For the record, I am making a sincere public apology to any and every woman I have offended, whether I realized it or not at the time. I am totally ok with assuming whatever degree of guilt I deserve for the unwanted touch, the "compliment" on a woman's external beauty, or any other gesture or language that was or is unacceptable to the recipient. I am better at taking shame and using it to better myself these days than I would have been at a younger age. I am eternally grateful to the women who have asserted themselves and told me in no uncertain terms that my conduct was intolerable, even if a single incident.

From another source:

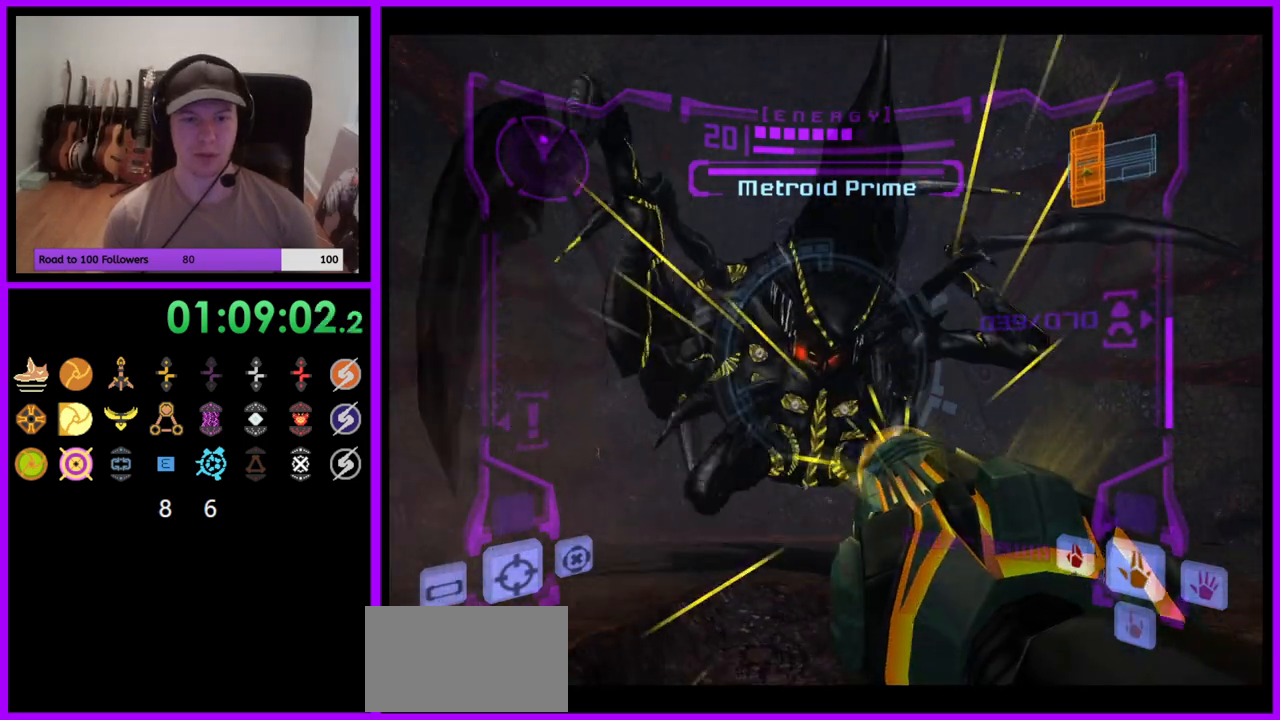
{"buttons": ["A", "L1"], "left_stick": "center", "right_stick": "center", "events": [[100, "Y", "down"], [217, "Y", "up"], [433, "left_stick", "center"]]}
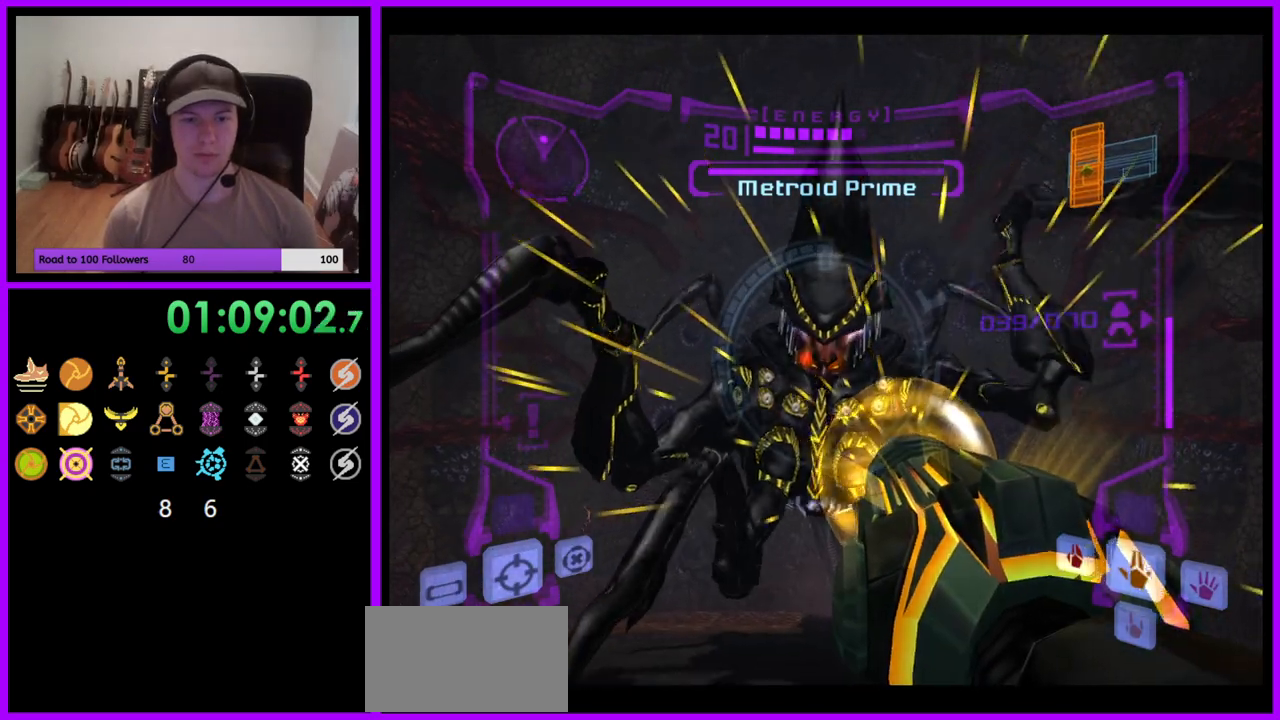
{"buttons": ["L1"], "left_stick": "down", "right_stick": "center", "events": [[17, "left_stick", "down"], [33, "A", "up"], [50, "A", "down"], [283, "A", "up"]]}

Each woman has her own personal threshold for what she is willing to accept or, more likely, overlook when it comes to misconduct by males. Men have to understand that and make the assumption that almost anything said or done in the arena of sexuality (even the outskirts of sexuality, to include beauty and attire to name two) could be interpreted negatively by any woman. Men should not express physical intimacy unless unequivocally invited to do so.
I vividly recall having expressed a desire for affection from a woman, being politely but firmly rejected, and learning from her the next day that she had a stalker. The fact she did not throw me out of her home the night before speaks volumes about her strength, tolerance, and trust. Naturally, I apologized profusely, but, to this day, not enough for my own conscience. We remain friends and I will always hold her in high esteem. The point is, I assumed incorrectly that she had not experienced the trauma of harassment. It amazes me that women still trust men at all in the face of our misogynistic society.
Last Sunday my Facebook newsfeed was full of "me, too" posts from nearly all of my female friends who have experienced the indignity and shame and guilt and horror of sexual harassment in one form or another. I remain appalled by that, but sadly not surprised. As one woman pointed out, this does not even include women who never told their parents, spouses, or authorities about the harassment they experienced, so are not about to disclose it on social media. Understood.
I would hope the tide is turning, but we cannot rely on men in power to address this epidemic in any meaningful way. Even leaders of this country have either confessed to sexual harassment or been implicated for it. Many powerful men feel entitled to conduct themselves in any manner they see fit, whether they create victims or not as a result. If your code of conduct is ruled only by whether or not you have done something you could be prosecuted for, then you are missing the point. This is an insidious plague that casts a constant chill over women.
The solution is going to be the average man taking an above-average stand, every day, when they witness sexual harassment. It means conducting oneself with a degree of self-censorship in word and deed that we have not paid enough mind to until now. I have pretty much vowed not to hug anyone I do not know, unless obviously invited to do so. I will be more careful with what I once considered "compliments," that were in reality thinly-disguised attempts to initiate sexual intimacy.
Today, I am married, and am a better man for that institution. Having a spouse makes you more keenly aware of what is (or should be) acceptable behavior and what is not. We, as men, need to unlearn behaviors we learned from our fathers, uncles, and other male role models in our youthful lives. We then need to take the new standards of positive behavior to our sons and other boys in our community. We must earn respect, and teach boys they must also earn it. Right now, every woman on the planet has the right to assume the worst about us. I don't want to be the one implied in "me, too." Do you?